Rewrite all of the entries below, replacing "seen head-on" with "viewed from the front" wherever it occurs and leaving everything else unchanged. Omit the pictures from your version.

### The data

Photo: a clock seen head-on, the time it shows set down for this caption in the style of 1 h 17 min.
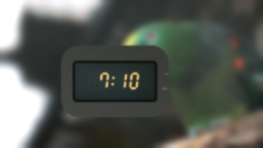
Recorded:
7 h 10 min
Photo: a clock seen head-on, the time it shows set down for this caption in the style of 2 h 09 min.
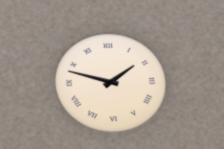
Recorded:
1 h 48 min
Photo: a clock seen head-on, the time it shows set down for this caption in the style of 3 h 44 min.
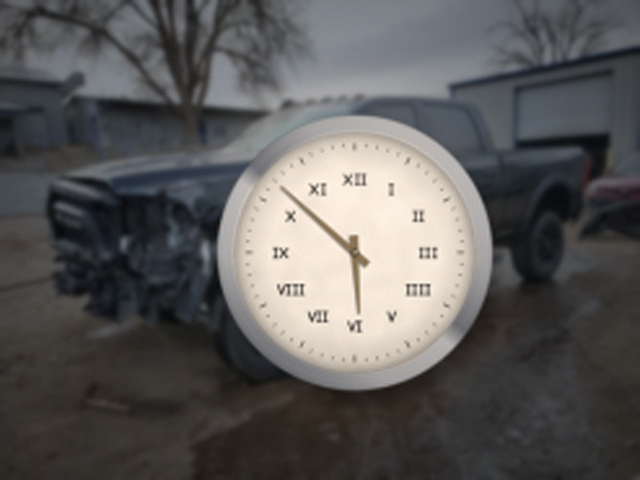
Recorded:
5 h 52 min
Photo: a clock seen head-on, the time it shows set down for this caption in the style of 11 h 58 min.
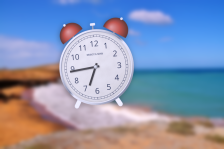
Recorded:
6 h 44 min
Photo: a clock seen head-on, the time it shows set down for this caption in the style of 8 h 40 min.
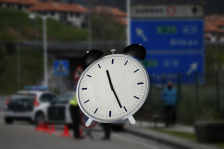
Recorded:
11 h 26 min
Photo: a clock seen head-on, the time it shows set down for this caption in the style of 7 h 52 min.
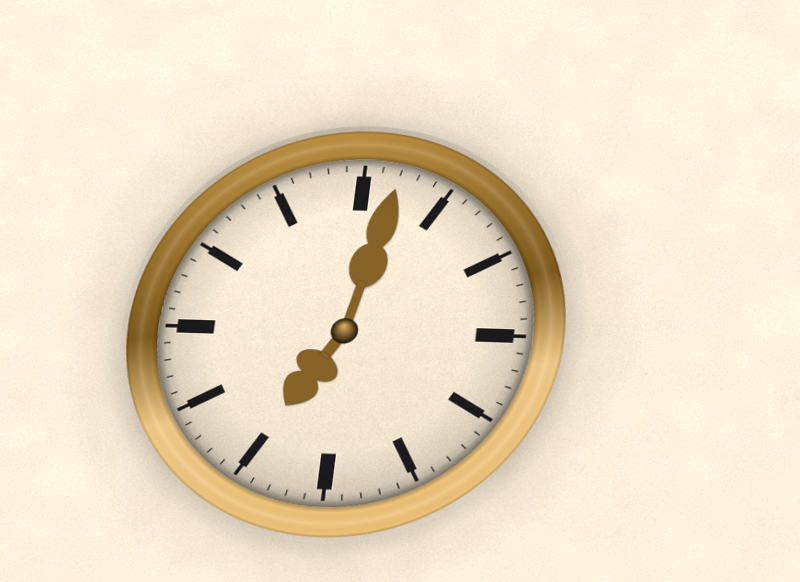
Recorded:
7 h 02 min
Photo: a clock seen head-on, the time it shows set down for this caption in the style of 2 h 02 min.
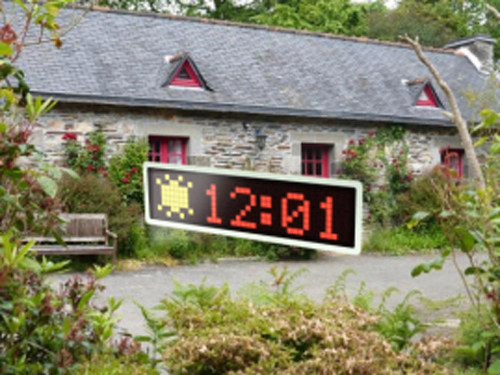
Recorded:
12 h 01 min
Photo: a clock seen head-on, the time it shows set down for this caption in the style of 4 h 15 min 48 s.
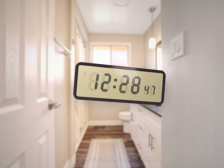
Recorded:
12 h 28 min 47 s
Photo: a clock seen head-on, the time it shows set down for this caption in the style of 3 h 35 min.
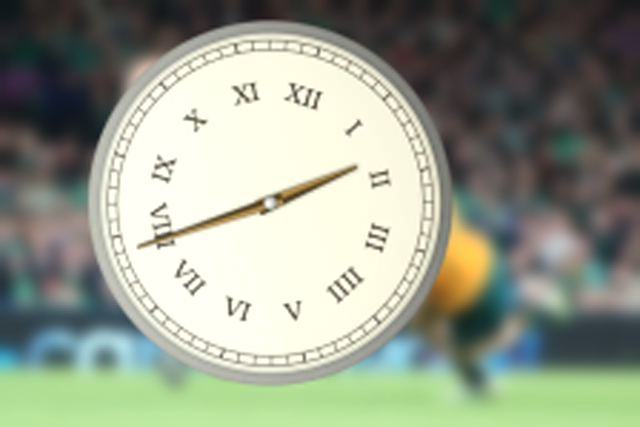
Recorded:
1 h 39 min
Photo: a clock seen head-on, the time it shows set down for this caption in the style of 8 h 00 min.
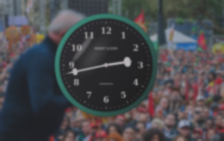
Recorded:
2 h 43 min
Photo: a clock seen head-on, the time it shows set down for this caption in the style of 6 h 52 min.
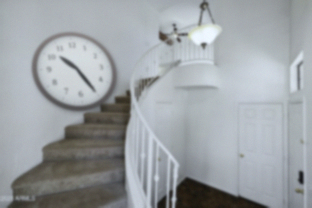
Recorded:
10 h 25 min
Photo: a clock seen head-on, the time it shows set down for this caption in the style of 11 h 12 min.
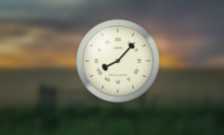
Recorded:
8 h 07 min
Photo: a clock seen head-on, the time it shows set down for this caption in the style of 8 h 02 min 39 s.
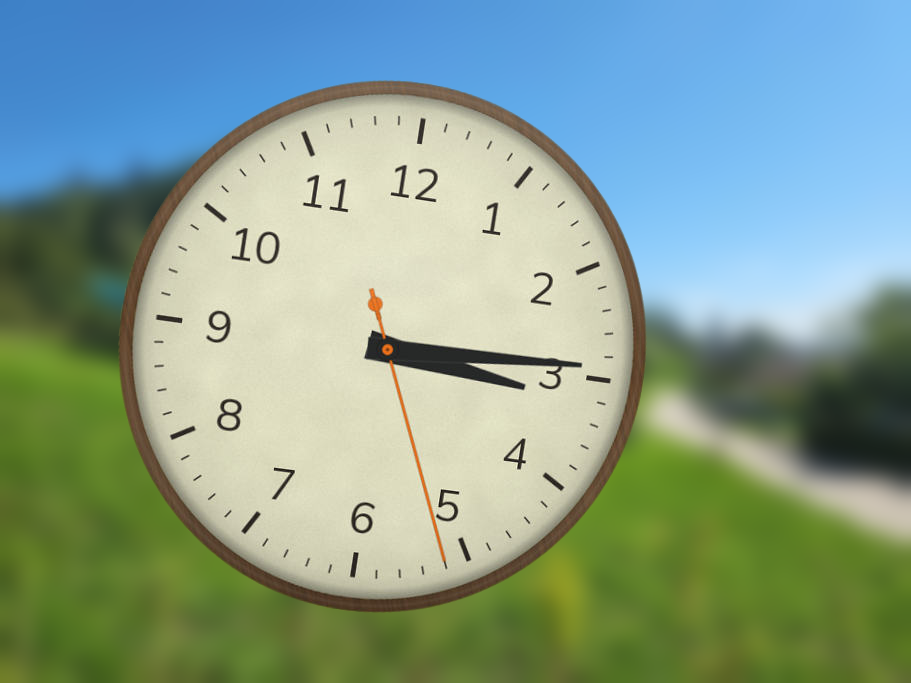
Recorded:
3 h 14 min 26 s
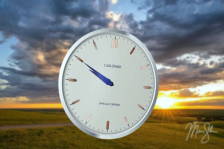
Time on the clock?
9:50
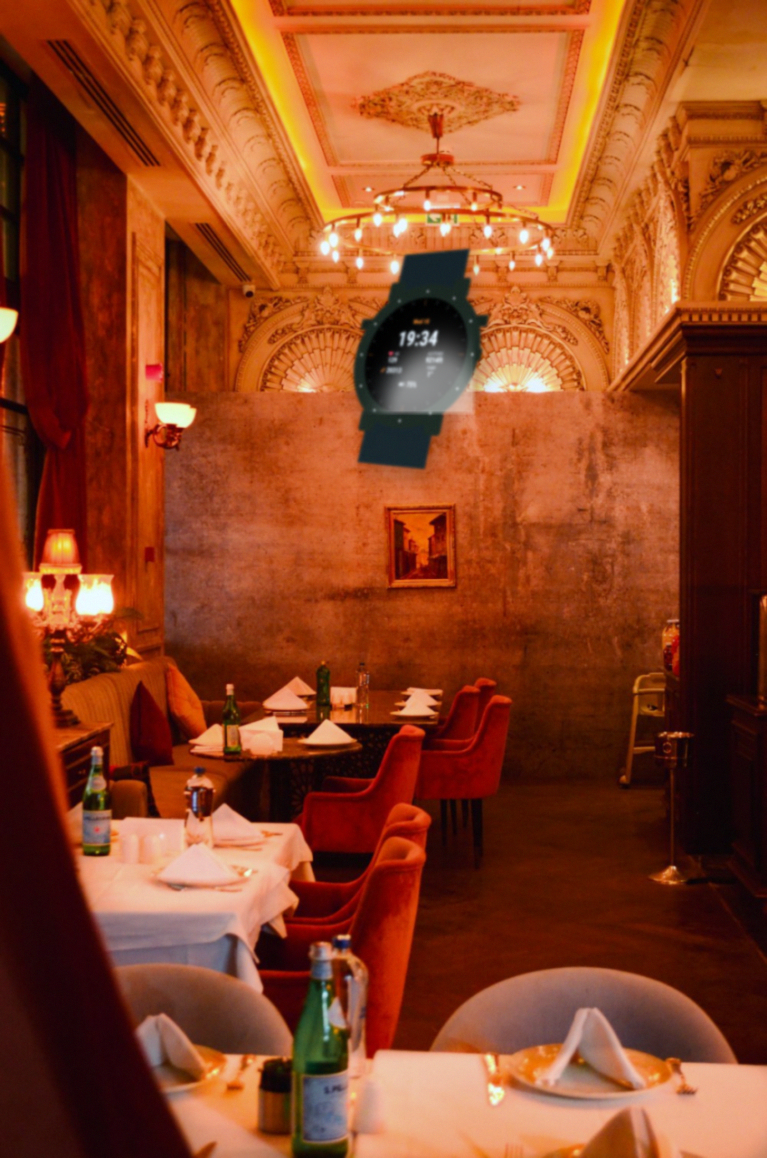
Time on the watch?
19:34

######

_Full response_
Photo: a clock viewed from the front, the time it shows set down for this caption in the style of 1 h 17 min.
Recorded:
7 h 10 min
Photo: a clock viewed from the front, the time it shows set down for this caption in the style of 2 h 09 min.
Recorded:
1 h 48 min
Photo: a clock viewed from the front, the time it shows set down for this caption in the style of 3 h 44 min.
Recorded:
5 h 52 min
Photo: a clock viewed from the front, the time it shows set down for this caption in the style of 11 h 58 min.
Recorded:
6 h 44 min
Photo: a clock viewed from the front, the time it shows set down for this caption in the style of 8 h 40 min.
Recorded:
11 h 26 min
Photo: a clock viewed from the front, the time it shows set down for this caption in the style of 7 h 52 min.
Recorded:
7 h 02 min
Photo: a clock viewed from the front, the time it shows set down for this caption in the style of 2 h 02 min.
Recorded:
12 h 01 min
Photo: a clock viewed from the front, the time it shows set down for this caption in the style of 4 h 15 min 48 s.
Recorded:
12 h 28 min 47 s
Photo: a clock viewed from the front, the time it shows set down for this caption in the style of 3 h 35 min.
Recorded:
1 h 39 min
Photo: a clock viewed from the front, the time it shows set down for this caption in the style of 8 h 00 min.
Recorded:
2 h 43 min
Photo: a clock viewed from the front, the time it shows set down for this caption in the style of 6 h 52 min.
Recorded:
10 h 25 min
Photo: a clock viewed from the front, the time it shows set down for this caption in the style of 11 h 12 min.
Recorded:
8 h 07 min
Photo: a clock viewed from the front, the time it shows set down for this caption in the style of 8 h 02 min 39 s.
Recorded:
3 h 14 min 26 s
Time on the clock?
9:50
Time on the watch?
19:34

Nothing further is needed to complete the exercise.